### EXERCISE DATA:

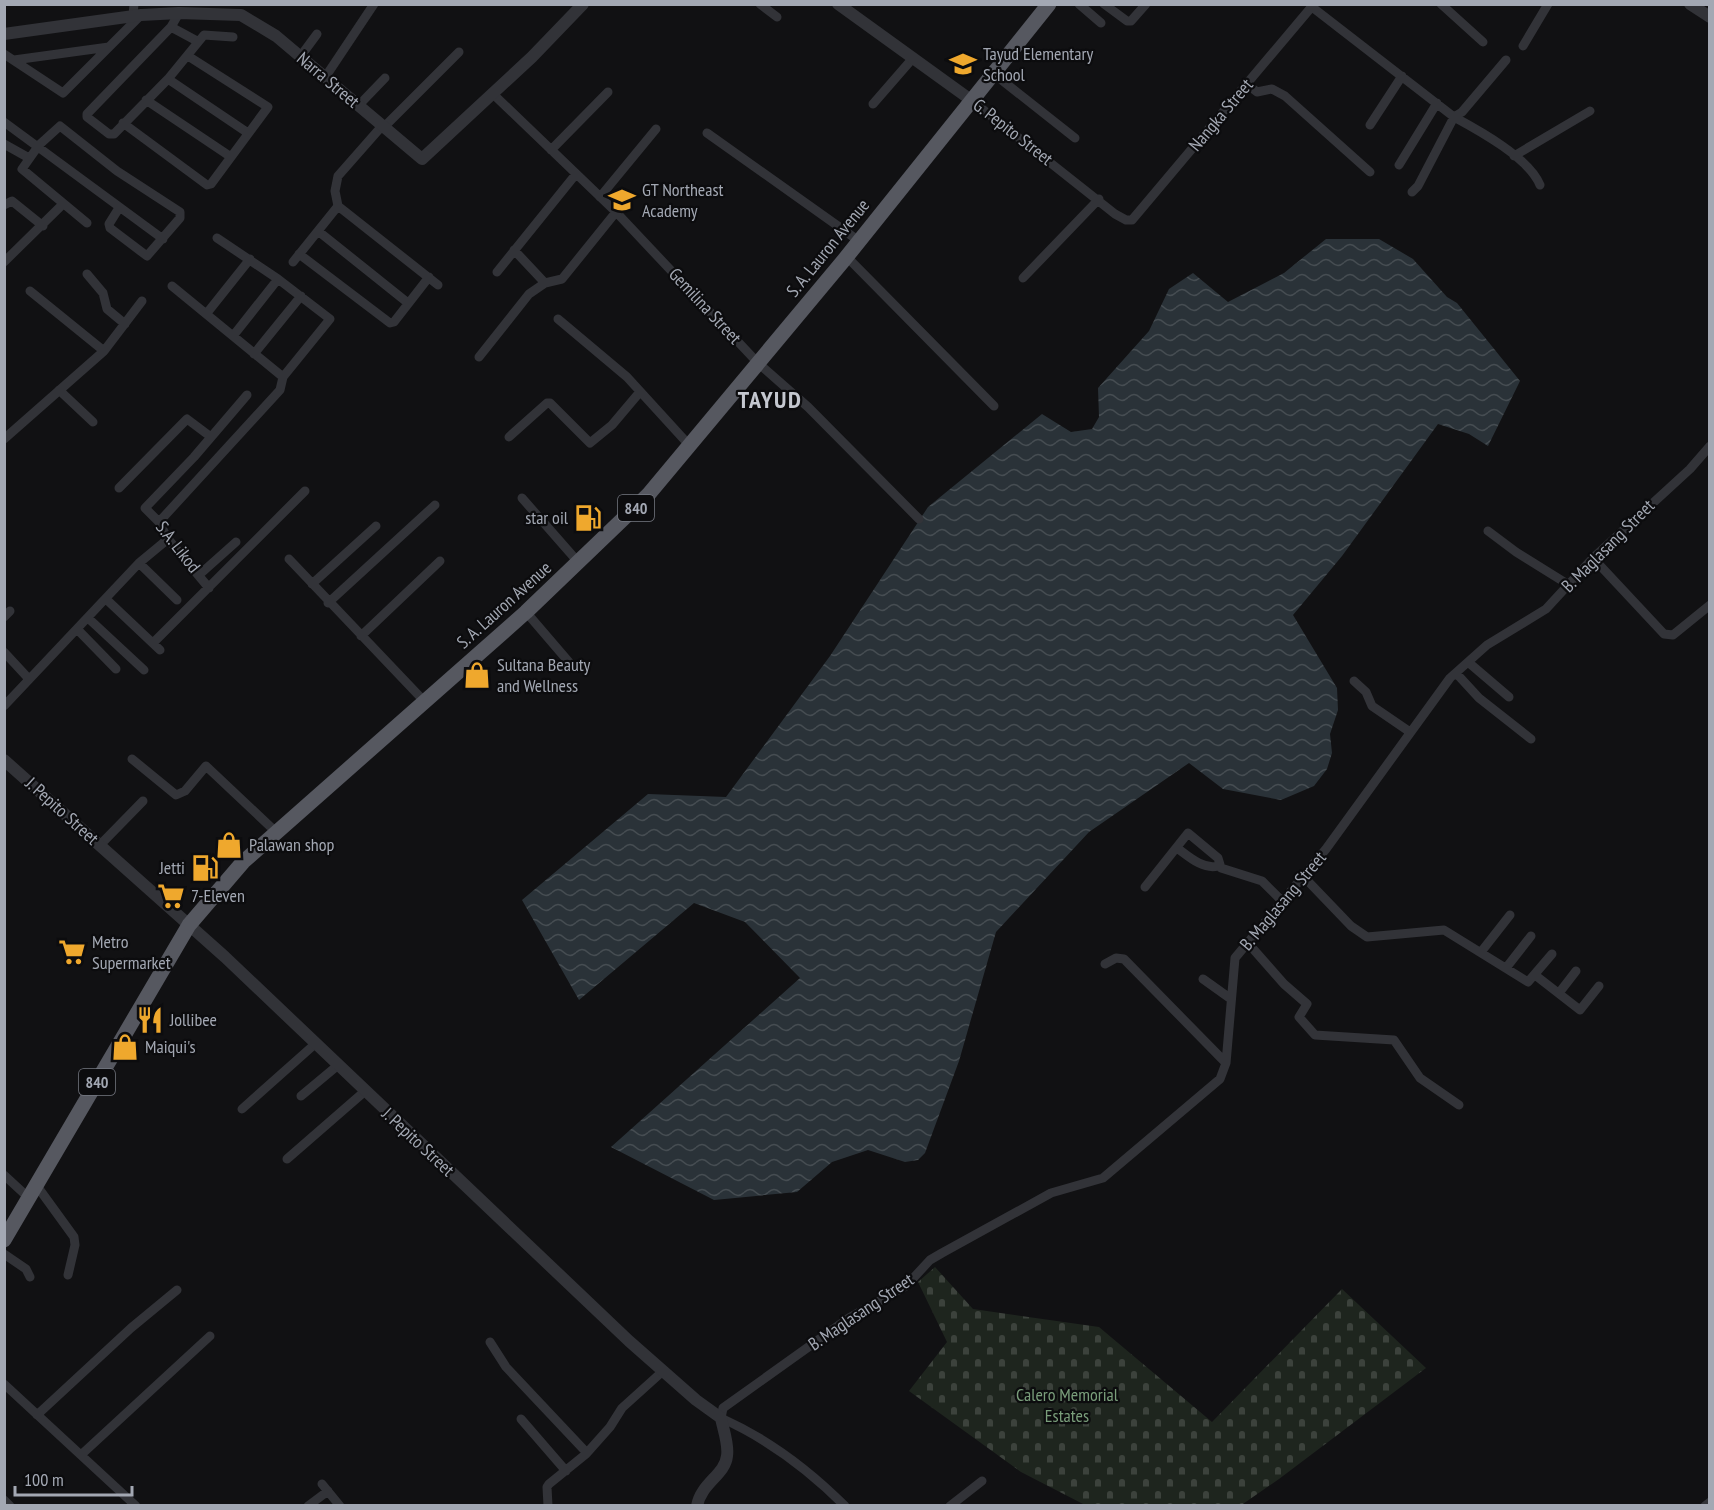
<svg xmlns="http://www.w3.org/2000/svg" width="1714" height="1510" viewBox="0 0 1714 1510" font-family="'PT Sans Narrow',sans-serif">
<style>
.cemetery{fill:url(#cemetery-stones)}
.water{fill:url(#water-waves)}
.lines{fill:none;stroke-linecap:round;stroke-linejoin:round}
.minor{stroke:#323338;stroke-width:9}
.tertiary{stroke:#323338;stroke-width:12}
.trunk{stroke:#565860;stroke-width:15}
.labels{text-anchor:middle;stroke-width:4.5;stroke-linejoin:round;paint-order:stroke}
.shield{fill:#0c0c0e;stroke:#767982;stroke-width:1.5}
.shield-label{font-size:16px;font-weight:bold;fill:#a3a8b3}
.poi-label{font-size:18px;fill:#a3a8b3;stroke:#0c0c0e;text-anchor:start}
.street-label{font-size:18px;fill:#a3a8b3;stroke:#0c0c0e}
.park-label{font-size:18px;fill:#7a9e7b;stroke:#0c0c0e}
.district-label{font-size:24px;font-weight:bold;letter-spacing:1.5px;fill:#c4c7cf;stroke:#0c0c0e}
</style>
<defs>
<pattern id="cemetery-stones" width="16" height="16" patternUnits="userSpaceOnUse" patternTransform="scale(1.5)"><rect width="16" height="16" fill="#1e251e"/><path d="M2 7V4a2 2 0 0 1 4 0v3zM10 15v-3a2 2 0 0 1 4 0v3z" fill="#3c423c"/></pattern>
<pattern id="water-waves" width="16" height="10" patternUnits="userSpaceOnUse" patternTransform="scale(1.5)"><rect width="16" height="10" fill="#2a3238"/><path d="M0 5q4-4 8 0t8 0" fill="none" stroke="#464d52"/></pattern>
</defs>
<rect width="100%" height="100%" fill="#111113"/>
<path class="cemetery" d="M935,1267L973,1309L1099,1327L1212,1422L1342,1289L1426,1368L1279,1479L1240,1506L1085,1505L1021,1472L909,1391L947,1342L918,1282Z"/>
<path class="water" d="M1326,239H1379L1413,259L1447,297L1457,303L1520,381L1488,446L1469,434L1438,424L1342,556L1293,615L1337,688L1338,710L1330,734L1332,753L1327,769L1314,786L1281,800L1223,789L1189,763L1089,832L996,932L959,1061L925,1153L918,1160L905,1162L868,1150L832,1162L797,1192L714,1200L611,1147L800,978L745,922L694,903L579,1000L522,900L648,794L726,797L830,656L928,507L1042,414L1071,432L1092,429L1099,417L1098,388L1149,331L1169,289L1193,273L1228,302L1284,273Z"/>
<g class="lines">
<path class="minor" d="M760,4L777,17
M1079,4L1101,23
M1104,4L1127,21H1131L1146,4
M1441,4L1483,42
M1312,7L1454,117C1480,131 1529,158 1540,185
M179,13L171,27L87,114V117L109,134H114L168,79L204,35L233,37
M133,16L134,4
M171,27L197,41
M1523,46L1548,4
M4,54L63,93L141,15
M300,57L317,34
M14,60L109,47
M994,74L1075,138
M326,76L374,4
M168,79L248,133
M1247,84L1257,92L1272,89L1285,96L1370,172
M492,93L616,212L758,363L808,407L919,519
M146,100L231,157
M971,100L1115,214L1126,220H1132L1314,4
M873,104L913,58
M359,105L385,78
M4,122L163,239
M123,123L207,185L211,184L268,107L188,56
M1370,125L1402,76
M382,126L338,176L335,191L338,206L438,285
M383,128L459,52
M707,133L859,241
M4,144L29,158
M551,150L608,92
M1514,156L1590,111
M1399,165L1437,103
M1412,192L1418,186L1454,117L1462,112L1506,60
M600,197L656,129
M4,205L12,201L43,226
M87,223L22,169L39,145L60,126L117,171L180,212V218L147,256L110,228L109,224L119,208
M318,231L408,303
M514,250L545,283
M299,254L390,323L394,322L429,277
M847,257L994,406
M4,262L63,204
M293,262L338,206
M497,272L576,174
M87,274L103,293L107,309L125,324
M1023,278L1099,199
M172,286L283,377
M30,291L104,351
M207,313L250,259
M558,319L627,377L690,446
M233,336L278,279
M254,354L301,296
M479,357L529,294L545,283L562,279L616,212
M59,390L93,422
M509,437L547,403H550L590,443L612,425L639,393
M4,439L104,351L142,301
M119,488L187,419L211,437
M522,498L579,563
M159,522L280,390L283,377L330,319L278,279L217,238
M1488,531L1516,552L1569,585
M1593,558L1664,634L1673,635L1710,605
M289,559L425,702
M139,563L177,600
M199,575L236,542
M312,584L376,526
M209,588L168,539L159,522L145,508L194,457L247,395
M106,599L160,650
M328,603L435,505
M526,612L574,668
M4,617L10,611
M88,618L144,670
M77,629L116,669
M361,636L440,561
M153,643L305,491
M4,652L29,679
M1468,662L1509,697
M1456,673L1479,698L1531,739
M1354,681L1366,692L1372,706L1410,732
M4,706L139,563L168,539
M132,759L176,795L185,791L206,766L276,832
M100,845L143,801
M1177,848C1188,856 1203,870 1218,866
M1303,876L1351,926L1367,937L1444,930L1528,982L1552,954
M1145,887L1188,833L1218,858L1221,868L1262,881L1281,900
M1247,942L1284,984L1307,1004L1299,1017L1315,1035L1394,1040L1420,1078L1459,1105
M1481,952L1510,915
M1105,964L1116,958L1124,959L1226,1063
M1506,968L1531,936
M1535,975L1580,1010L1599,986
M1203,979L1231,999
M1559,993L1576,971
M301,1096L337,1066
M242,1109L315,1044
M287,1159L364,1092
M4,1175L30,1199
M37,1186L74,1237L75,1245L68,1275
M4,1254L26,1269L30,1277
M490,1342L506,1367L587,1453
M4,1384L136,1506
M37,1415L131,1328L177,1290
M521,1419L566,1471
M82,1454L210,1336
M322,1484L340,1506
M4,1500L10,1506
M308,1506L328,1491
M548,1506L547,1487L549,1484L586,1454L610,1427L622,1408L663,1371
M845,1506C808,1469 768,1439 721,1418L723,1408L849,1318L906,1286L930,1260L942,1253L1051,1193L1103,1178L1220,1079L1226,1063L1235,958L1326,849L1450,678L1487,645L1546,609L1593,558L1690,469L1710,446
M950,1506L982,1481
M1705,1506L1710,1502"/>
<path class="tertiary" d="M838,4L971,100
M1690,4L1710,17
M4,34L141,15L179,13L241,15L276,36L422,159L532,57L583,4
M4,760L225,957L629,1341L696,1400L721,1418C723,1429 729,1444 727,1456C725,1475 701,1483 697,1506"/>
<path class="trunk" d="M4,1240L189,925L243,862L526,612L648,495L844,260L1049,4"/>
</g>
<defs>
<symbol id="school-bare" viewBox="-9 -9 18 18"><path d="M0-5L7-2L0 1L-7-2ZM-4 1L0 2.5L4 1V4Q0 6-4 4Z" fill="#efa82d" stroke="#0c0c0e" stroke-width="2.5" paint-order="stroke"/></symbol>
<symbol id="fuel-bare" viewBox="-9 -9 18 18"><path d="M-5.5-6h7V0h2V4h1.3V-2.5L3-4.5l.8-.8L6-3V5H2.5V1h-1V6h-7ZM-4.2-4.7v3.2H.2V-4.7Z" fill="#efa82d" stroke="#0c0c0e" stroke-width="2.5" paint-order="stroke"/></symbol>
<symbol id="shop-bare" viewBox="-9 -9 18 18"><path d="M-5-2.5h2.3a2.7 3.5 0 0 1 5.4 0H5L5.5 6h-11ZM-1.5-2.5h3a1.5 2.3 0 0 0-3 0Z" fill="#efa82d" stroke="#0c0c0e" stroke-width="2.5" paint-order="stroke"/></symbol>
<symbol id="supermarket-bare" viewBox="-9 -9 18 18"><path d="M-6-5.5h2.5l.6 2H6L4.5 2H-2.5L-4.4-4H-6ZM-1.5 3.2a1.3 1.3 0 1 0 .1 0ZM3 3.2a1.3 1.3 0 1 0 .1 0Z" fill="#efa82d" stroke="#0c0c0e" stroke-width="2.5" paint-order="stroke"/></symbol>
<symbol id="restaurant-bare" viewBox="-9 -9 18 18"><path d="M-5-6h1v4h1v-4h1v4h1v-4h1v5L-1.5 .5V6h-2V.5L-5-1ZM5-6V6H3V1.5H1.5Q1.5-4 5-6Z" fill="#efa82d" stroke="#0c0c0e" stroke-width="2.5" paint-order="stroke"/></symbol>
</defs>
<g fill-rule="evenodd">
<use href="#school-bare" x="944" y="45" width="38" height="38"/>
<use href="#school-bare" x="603" y="181" width="38" height="38"/>
<use href="#fuel-bare" x="569" y="499" width="38" height="38"/>
<use href="#shop-bare" x="458" y="656" width="38" height="38"/>
<use href="#shop-bare" x="210" y="826" width="38" height="38"/>
<use href="#fuel-bare" x="186" y="849" width="38" height="38"/>
<use href="#supermarket-bare" x="152" y="877" width="38" height="38"/>
<use href="#supermarket-bare" x="53" y="933" width="38" height="38"/>
<use href="#restaurant-bare" x="131" y="1001" width="38" height="38"/>
<use href="#shop-bare" x="106" y="1028" width="38" height="38"/>
</g>
<g class="labels">
<g class="shield">
<rect x="618" y="495" width="36" height="26" rx="4.5"/>
<rect x="79" y="1069" width="36" height="26" rx="4.5"/>
</g>
<g class="shield-label">
<text x="636" y="514">840</text>
<text x="97" y="1088">840</text>
</g>
<g class="poi-label">
<text x="983" y="60">Tayud Elementary<tspan x="983" dy="21">School</tspan></text>
<text x="642" y="196">GT Northeast<tspan x="642" dy="21">Academy</tspan></text>
<text x="568" y="524" text-anchor="end">star oil</text>
<text x="497" y="671">Sultana Beauty<tspan x="497" dy="21">and Wellness</tspan></text>
<text x="249" y="851">Palawan shop</text>
<text x="185" y="874" text-anchor="end">Jetti</text>
<text x="191" y="902">7-Eleven</text>
<text x="92" y="948">Metro<tspan x="92" dy="21">Supermarket</tspan></text>
<text x="170" y="1026">Jollibee</text>
<text x="145" y="1053">Maiqui's</text>
</g>
<g class="street-label">
<text transform="translate(328 80) rotate(40)" y="6">Narra Street</text>
<text transform="translate(1221 115) rotate(-50)" y="6">Nangka Street</text>
<text transform="translate(1013 132) rotate(38)" y="6">G. Pepito Street</text>
<text transform="translate(828 248) rotate(-51)" y="6">S. A. Lauron Avenue</text>
<text transform="translate(705 306) rotate(47)" y="6">Gemilina Street</text>
<text transform="translate(1608 546) rotate(-45)" y="6">B. Maglasang Street</text>
<text transform="translate(178 547) rotate(52)" y="6">S.A. Likod</text>
<text transform="translate(504 605) rotate(-42)" y="6">S. A. Lauron Avenue</text>
<text transform="translate(62 811) rotate(42)" y="6">J. Pepito Street</text>
<text transform="translate(1283 901) rotate(-50)" y="6">B. Maglasang Street</text>
<text transform="translate(418 1142) rotate(43)" y="6">J. Pepito Street</text>
<text transform="translate(861 1312) rotate(-34)" y="6">B. Maglasang Street</text>
</g>
<g class="park-label">
<text x="1067" y="1401">Calero Memorial<tspan x="1067" dy="21">Estates</tspan></text>
</g>
<g class="district-label">
<text x="770" y="408">TAYUD</text>
</g>
</g>
<rect width="1714" height="1510" fill="none" stroke="#a3a8b3" stroke-width="12"/>
<path d="M15 1486v9h117v-9" fill="none" stroke="#a3a8b3" stroke-width="3"/>
<text x="24" y="1486" font-size="18" fill="#a3a8b3" stroke="#0c0c0e" stroke-width="4.5" paint-order="stroke">100 m</text>
</svg>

### WORK INSTRUCTION:
Identify the lines in the entries above that contain "linejoin", then copy them out.

### EXERCISE OUTPUT:
.lines{fill:none;stroke-linecap:round;stroke-linejoin:round}
.labels{text-anchor:middle;stroke-width:4.5;stroke-linejoin:round;paint-order:stroke}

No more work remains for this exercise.